*QUESTIONS*
[A] Answer these questions from the passage on the Mars 96 failure:
(i) How many countries had scientists flying experiments aboard Mars 96?
(ii) From where was the first spacecraft in the series launched?
(iii) What does Bourke say the United States has put its efforts into?
[B] Extend the passage on the Mars 96 failure, picking up right after its final sentence.

The failure of Mars 96, which carried an orbiter, two small landers, and two surface penetrators to study the Martian atmosphere and surface, is a blow both for the RSA and for scientists from 21 countries flying experiments aboard the spacecraft. The mission was part of a series of probes scheduled by the U.S. space agency NASA and the RSA through the end of this decade to jointly explore Mars.
The first spacecraft in the series, a U.S.-built orbiter to map the Martian terrain, was launched from Florida earlier this month. The series will continue with the December launch of a small American surface rover to analyze the planet's rocks, and the 1999 U.S. launch of yet another orbiter plus a craft to land in Mars' polar region.
Dr. Roger Bourke, who oversees international cooperation for the Mars Missions at NASA's Jet Propulsion Laboratory in California, calls the failure of Mars 96 "an enormous setback for everyone in the world interested in Mars." He says the mission included experiments which now will not be performed and it is too early to know if they can be replaced in future missions.
Bourke says this weekend's disaster serves as a reminder that exploring space "still remains a very risky business even if it often looks routine." Both NASA and the RSA have suffered mission failures in the past, but solved their problems to continue their space programs successfully.
Analysts say that NASA and the RSA will continue working closely together in space exploration despite the setback of this weekend's cooperative Mars 96 mission. The reasons are both technical and financial.
On the technical side, Bourke says NASA and the RSA each offer strengths the other lacks. He told RFE/RL that "Russia for a long time has been able to launch much more massive payloads than the United States, (while) the United States has put its efforts into rather sophisticated electronics and computers and machines that will operate autonomously. So, there is a complimentary (relationship) here."

*GIVEN ENTRIES*
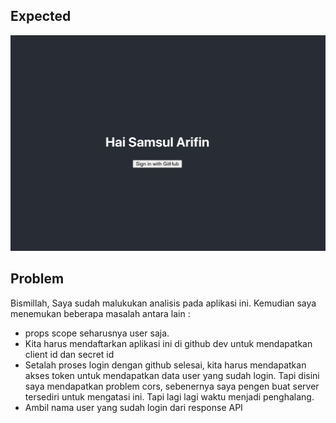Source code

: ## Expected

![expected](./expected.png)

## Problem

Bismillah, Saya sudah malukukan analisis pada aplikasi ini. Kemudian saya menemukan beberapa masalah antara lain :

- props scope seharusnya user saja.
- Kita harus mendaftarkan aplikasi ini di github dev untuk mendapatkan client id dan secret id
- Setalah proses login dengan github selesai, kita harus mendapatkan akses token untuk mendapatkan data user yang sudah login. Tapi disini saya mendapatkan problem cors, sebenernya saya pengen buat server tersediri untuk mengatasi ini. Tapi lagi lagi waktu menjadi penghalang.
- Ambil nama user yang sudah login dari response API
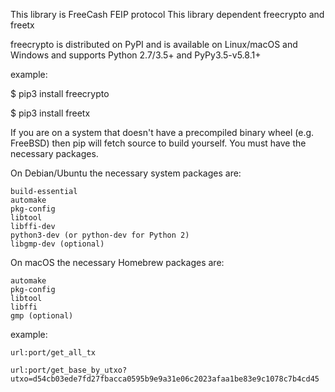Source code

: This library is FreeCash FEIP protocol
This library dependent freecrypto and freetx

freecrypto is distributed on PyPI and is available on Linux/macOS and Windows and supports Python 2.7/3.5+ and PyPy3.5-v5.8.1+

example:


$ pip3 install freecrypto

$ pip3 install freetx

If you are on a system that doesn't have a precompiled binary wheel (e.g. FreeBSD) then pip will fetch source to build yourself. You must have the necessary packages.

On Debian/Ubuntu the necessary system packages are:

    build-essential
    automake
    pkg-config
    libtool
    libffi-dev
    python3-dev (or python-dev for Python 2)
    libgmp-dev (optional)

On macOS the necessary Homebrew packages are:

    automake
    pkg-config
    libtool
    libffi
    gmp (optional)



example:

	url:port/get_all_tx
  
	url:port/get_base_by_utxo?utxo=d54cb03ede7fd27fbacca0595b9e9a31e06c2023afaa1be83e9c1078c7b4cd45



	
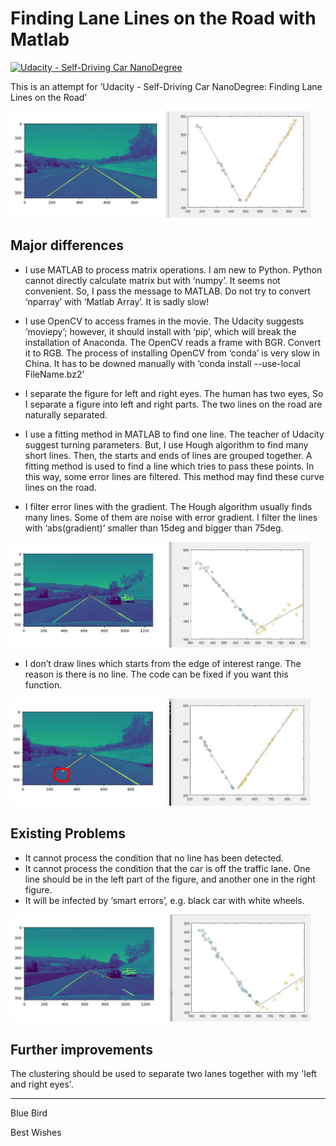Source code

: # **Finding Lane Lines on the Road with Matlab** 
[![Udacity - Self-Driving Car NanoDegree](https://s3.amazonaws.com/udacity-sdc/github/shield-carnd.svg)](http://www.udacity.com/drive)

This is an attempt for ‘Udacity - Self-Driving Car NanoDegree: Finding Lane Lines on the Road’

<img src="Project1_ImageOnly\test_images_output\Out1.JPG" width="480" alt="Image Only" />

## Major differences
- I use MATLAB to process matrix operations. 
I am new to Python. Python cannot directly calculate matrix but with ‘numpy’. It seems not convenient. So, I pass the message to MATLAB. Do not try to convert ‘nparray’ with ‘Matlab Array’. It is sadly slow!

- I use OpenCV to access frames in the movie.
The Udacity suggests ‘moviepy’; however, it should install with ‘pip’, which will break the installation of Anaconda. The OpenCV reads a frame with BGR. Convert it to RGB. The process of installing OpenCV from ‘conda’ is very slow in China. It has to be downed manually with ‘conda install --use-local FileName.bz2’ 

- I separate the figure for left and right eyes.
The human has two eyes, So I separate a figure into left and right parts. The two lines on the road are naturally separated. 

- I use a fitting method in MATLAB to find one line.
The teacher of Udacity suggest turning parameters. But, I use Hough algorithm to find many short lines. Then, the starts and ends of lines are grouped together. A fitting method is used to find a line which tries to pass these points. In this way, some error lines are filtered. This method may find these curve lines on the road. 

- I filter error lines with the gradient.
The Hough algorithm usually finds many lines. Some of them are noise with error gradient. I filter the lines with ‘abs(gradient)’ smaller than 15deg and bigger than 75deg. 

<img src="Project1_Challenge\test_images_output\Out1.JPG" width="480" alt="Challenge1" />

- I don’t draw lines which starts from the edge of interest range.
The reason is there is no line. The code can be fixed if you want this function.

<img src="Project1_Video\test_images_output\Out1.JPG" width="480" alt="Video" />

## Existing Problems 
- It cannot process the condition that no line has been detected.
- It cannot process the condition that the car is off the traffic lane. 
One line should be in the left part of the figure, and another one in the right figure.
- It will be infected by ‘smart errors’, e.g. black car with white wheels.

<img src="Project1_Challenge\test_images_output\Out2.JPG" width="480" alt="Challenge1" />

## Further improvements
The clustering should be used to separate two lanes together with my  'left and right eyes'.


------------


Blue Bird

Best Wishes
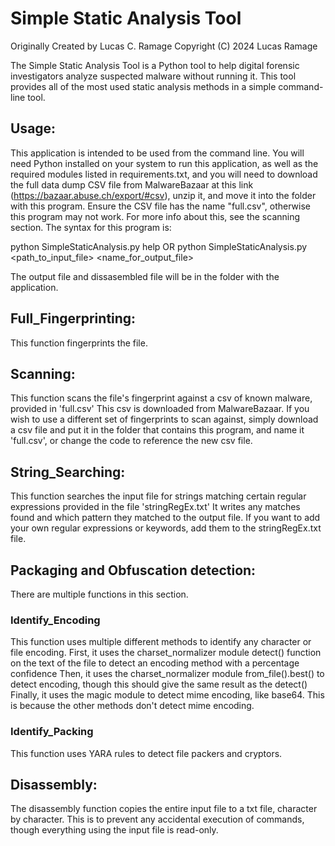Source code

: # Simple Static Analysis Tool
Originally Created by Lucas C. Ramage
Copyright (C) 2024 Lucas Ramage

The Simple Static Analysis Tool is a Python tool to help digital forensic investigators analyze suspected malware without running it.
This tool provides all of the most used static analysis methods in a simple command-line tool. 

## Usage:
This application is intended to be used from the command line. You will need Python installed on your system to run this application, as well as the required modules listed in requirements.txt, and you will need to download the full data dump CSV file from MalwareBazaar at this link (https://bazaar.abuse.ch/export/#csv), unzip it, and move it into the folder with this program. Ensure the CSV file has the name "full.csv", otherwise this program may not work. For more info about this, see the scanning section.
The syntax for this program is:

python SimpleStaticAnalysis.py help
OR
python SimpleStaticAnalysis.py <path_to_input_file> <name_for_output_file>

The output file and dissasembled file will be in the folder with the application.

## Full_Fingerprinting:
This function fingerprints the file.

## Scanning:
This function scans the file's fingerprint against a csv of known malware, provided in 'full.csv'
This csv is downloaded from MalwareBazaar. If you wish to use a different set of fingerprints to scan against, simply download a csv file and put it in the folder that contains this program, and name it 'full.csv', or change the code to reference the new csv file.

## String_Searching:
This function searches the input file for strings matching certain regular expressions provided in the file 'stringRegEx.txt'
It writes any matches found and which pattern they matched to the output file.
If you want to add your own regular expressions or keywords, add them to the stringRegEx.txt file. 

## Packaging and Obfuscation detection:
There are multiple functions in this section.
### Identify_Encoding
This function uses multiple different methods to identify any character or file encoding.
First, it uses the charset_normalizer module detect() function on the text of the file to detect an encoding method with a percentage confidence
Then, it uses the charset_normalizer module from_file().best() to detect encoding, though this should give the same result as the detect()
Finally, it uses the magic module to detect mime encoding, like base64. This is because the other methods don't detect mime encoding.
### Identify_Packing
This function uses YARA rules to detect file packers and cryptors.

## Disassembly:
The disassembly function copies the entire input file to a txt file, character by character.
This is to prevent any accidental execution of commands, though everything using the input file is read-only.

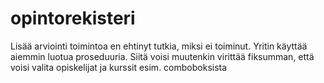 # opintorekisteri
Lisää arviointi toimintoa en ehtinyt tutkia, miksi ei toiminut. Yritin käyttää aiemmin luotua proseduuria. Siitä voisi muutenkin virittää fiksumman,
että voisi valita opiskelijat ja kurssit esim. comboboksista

*RESULTS BY TASK*
[A]
(i) 21
(ii) Florida
(iii) Rather sophisticated electronics, computers, and machines that will operate autonomously

[B]
Both sides also have financial reasons to cooperate. Each is struggling with greatly reduced budgets since the space race days of the Cold War, and cooperation offers a way to stretch funds. NASA's budget today is just some 60 percent of what it was during the 1960s. The RSA has said it needs one percent of the Russian national budget to fund its projects, but for 1996 a cash-strapped Moscow responded with just a sixth of that amount.
The mutual benefits of cooperating seem to have firmly wedded NASA and the RSA in space for the foreseeable future. In November next year, the space agencies will begin a two-year project to assemble a joint space station in orbit. The RSA will launch the station's power block and its first inhabitable module. The United States will launch a node allowing the Space Shuttle to dock with the space station.
If all goes according to plan the space station will begin operating in May 1998, when a Soyuz rocket is due to deliver its first occupants -- two people from the RSA and one from NASA. Both space agencies plan to maintain and expand the space station as their principal orbiting facility for the coming decades.